*DATA IN THIS EXERCISE*
***
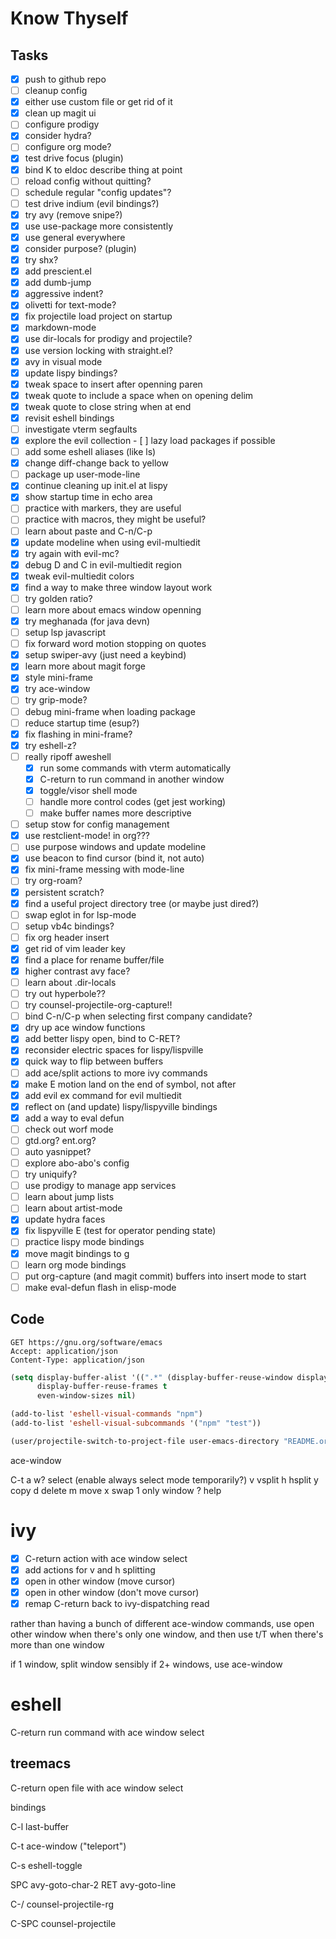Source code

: * Know Thyself

** Tasks

- [X] push to github repo
- [ ] cleanup config
- [X] either use custom file or get rid of it
- [X] clean up magit ui
- [ ] configure prodigy
- [X] consider hydra?
- [ ] configure org mode?
- [X] test drive focus (plugin)
- [X] bind K to eldoc describe thing at point
- [ ] reload config without quitting?
- [ ] schedule regular "config updates"?
- [ ] test drive indium (evil bindings?)
- [X] try avy (remove snipe?)
- [X] use use-package more consistently
- [X] use general everywhere
- [X] consider purpose? (plugin)
- [X] try shx?
- [X] add prescient.el
- [X] add dumb-jump
- [X] aggressive indent?
- [X] olivetti for text-mode?
- [X] fix projectile load project on startup
- [X] markdown-mode
- [X] use dir-locals for prodigy and projectile?
- [X] use version locking with straight.el?
- [X] avy in visual mode
- [X] update lispy bindings?
- [X] tweak space to insert after openning paren
- [X] tweak quote to include a space when on opening delim
- [X] tweak quote to close string when at end
- [X] revisit eshell bindings
- [ ] investigate vterm segfaults
- [X] explore the evil collection - [ ] lazy load packages if possible
- [ ] add some eshell aliases (like ls)
- [X] change diff-change back to yellow
- [ ] package up user-mode-line
- [X] continue cleaning up init.el at lispy
- [X] show startup time in echo area
- [ ] practice with markers, they are useful
- [ ] practice with macros, they might be useful?
- [ ] learn about paste and C-n/C-p
- [X] update modeline when using evil-multiedit
- [X] try again with evil-mc?
- [X] debug D and C in evil-multiedit region
- [X] tweak evil-multiedit colors
- [X] find a way to make three window layout work
- [ ] try golden ratio?
- [ ] learn more about emacs window openning
- [X] try meghanada (for java devn)
- [ ] setup lsp javascript
- [ ] fix forward word motion stopping on quotes
- [X] setup swiper-avy (just need a keybind)
- [X] learn more about magit forge
- [X] style mini-frame
- [X] try ace-window
- [ ] try grip-mode?
- [ ] debug mini-frame when loading package
- [ ] reduce startup time (esup?)
- [X] fix flashing in mini-frame?
- [X] try eshell-z?
- [-] really ripoff aweshell
  - [X] run some commands with vterm automatically
  - [X] C-return to run command in another window
  - [X] toggle/visor shell mode
  - [ ] handle more control codes (get jest working)
  - [ ] make buffer names more descriptive
- [ ] setup stow for config management
- [X] use restclient-mode! in org???
- [ ] use purpose windows and update modeline
- [X] use beacon to find cursor (bind it, not auto)
- [X] fix mini-frame messing with mode-line
- [ ] try org-roam?
- [X] persistent scratch?
- [X] find a useful project directory tree (or maybe just dired?)
- [ ] swap eglot in for lsp-mode
- [ ] setup vb4c bindings?
- [ ] fix org header insert
- [X] get rid of vim leader key
- [X] find a place for rename buffer/file
- [X] higher contrast avy face?
- [ ] learn about .dir-locals
- [ ] try out hyperbole??
- [ ] try counsel-projectile-org-capture!!
- [ ] bind C-n/C-p when selecting first company candidate?
- [X] dry up ace window functions
- [X] add better lispy open, bind to C-RET?
- [X] reconsider electric spaces for lispy/lispville
- [X] quick way to flip between buffers
- [ ] add ace/split actions to more ivy commands
- [X] make E motion land on the end of symbol, not after
- [X] add evil ex command for evil multiedit
- [X] reflect on (and update) lispy/lispyville bindings
- [X] add a way to eval defun
- [ ] check out worf mode
- [ ] gtd.org? ent.org?
- [ ] auto yasnippet?
- [ ] explore abo-abo's config
- [ ] try uniquify?
- [ ] use prodigy to manage app services
- [ ] learn about jump lists
- [ ] learn about artist-mode
- [X] update hydra faces
- [X] fix lispyville E (test for operator pending state)
- [ ] practice lispy mode bindings
- [X] move magit bindings to g
- [ ] learn org mode bindings
- [ ] put org-capture (and magit commit) buffers into insert mode to start
- [ ] make eval-defun flash in elisp-mode


** Code

 #+begin_src restclient
GET https://gnu.org/software/emacs
Accept: application/json
Content-Type: application/json
 #+end_src

 #+begin_src emacs-lisp :tangle yes
(setq display-buffer-alist '((".*" (display-buffer-reuse-window display-buffer-same-window)))
      display-buffer-reuse-frames t
      even-window-sizes nil)
 #+end_src

 #+begin_src emacs-lisp :tangle yes
(add-to-list 'eshell-visual-commands "npm")
(add-to-list 'eshell-visual-subcommands '("npm" "test"))
 #+end_src

 #+begin_src emacs-lisp :tangle yes
(user/projectile-switch-to-project-file user-emacs-directory "README.org")
 #+end_src


 ace-window

     C-t
         a w? select (enable always select mode temporarily?)
         v vsplit
         h hsplit
         y copy
         d delete
         m move
         x swap
         1 only window
         ? help

* ivy

    - [X] C-return action with ace window select
    - [X] add actions for v and h splitting
    - [X] open in other window (move cursor)
    - [X] open in other window (don't move cursor)
    - [X] remap C-return back to ivy-dispatching read

   rather than having a bunch of different ace-window commands, use open other window when there's only one window,
   and then use t/T when there's more than one window

       if 1 window, split window sensibly
       if 2+ windows, use ace-window

* eshell

    C-return run command with ace window select

** treemacs

     C-return open file with ace window select


 bindings

 C-l last-buffer

 C-t ace-window ("teleport")

 C-s eshell-toggle

 SPC avy-goto-char-2
 RET avy-goto-line

 C-/ counsel-projectile-rg

 C-SPC counsel-projectile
***
*INSTRUCTIONS FOR THE TASK*
Could you repeat exactly the lines above from the line with "- [ ] learn more about emacs window openning" up to and including the line with "- [X] get rid of vim leader key", and only those?

*WORKED SOLUTION*
- [ ] learn more about emacs window openning
- [X] try meghanada (for java devn)
- [ ] setup lsp javascript
- [ ] fix forward word motion stopping on quotes
- [X] setup swiper-avy (just need a keybind)
- [X] learn more about magit forge
- [X] style mini-frame
- [X] try ace-window
- [ ] try grip-mode?
- [ ] debug mini-frame when loading package
- [ ] reduce startup time (esup?)
- [X] fix flashing in mini-frame?
- [X] try eshell-z?
- [-] really ripoff aweshell
  - [X] run some commands with vterm automatically
  - [X] C-return to run command in another window
  - [X] toggle/visor shell mode
  - [ ] handle more control codes (get jest working)
  - [ ] make buffer names more descriptive
- [ ] setup stow for config management
- [X] use restclient-mode! in org???
- [ ] use purpose windows and update modeline
- [X] use beacon to find cursor (bind it, not auto)
- [X] fix mini-frame messing with mode-line
- [ ] try org-roam?
- [X] persistent scratch?
- [X] find a useful project directory tree (or maybe just dired?)
- [ ] swap eglot in for lsp-mode
- [ ] setup vb4c bindings?
- [ ] fix org header insert
- [X] get rid of vim leader key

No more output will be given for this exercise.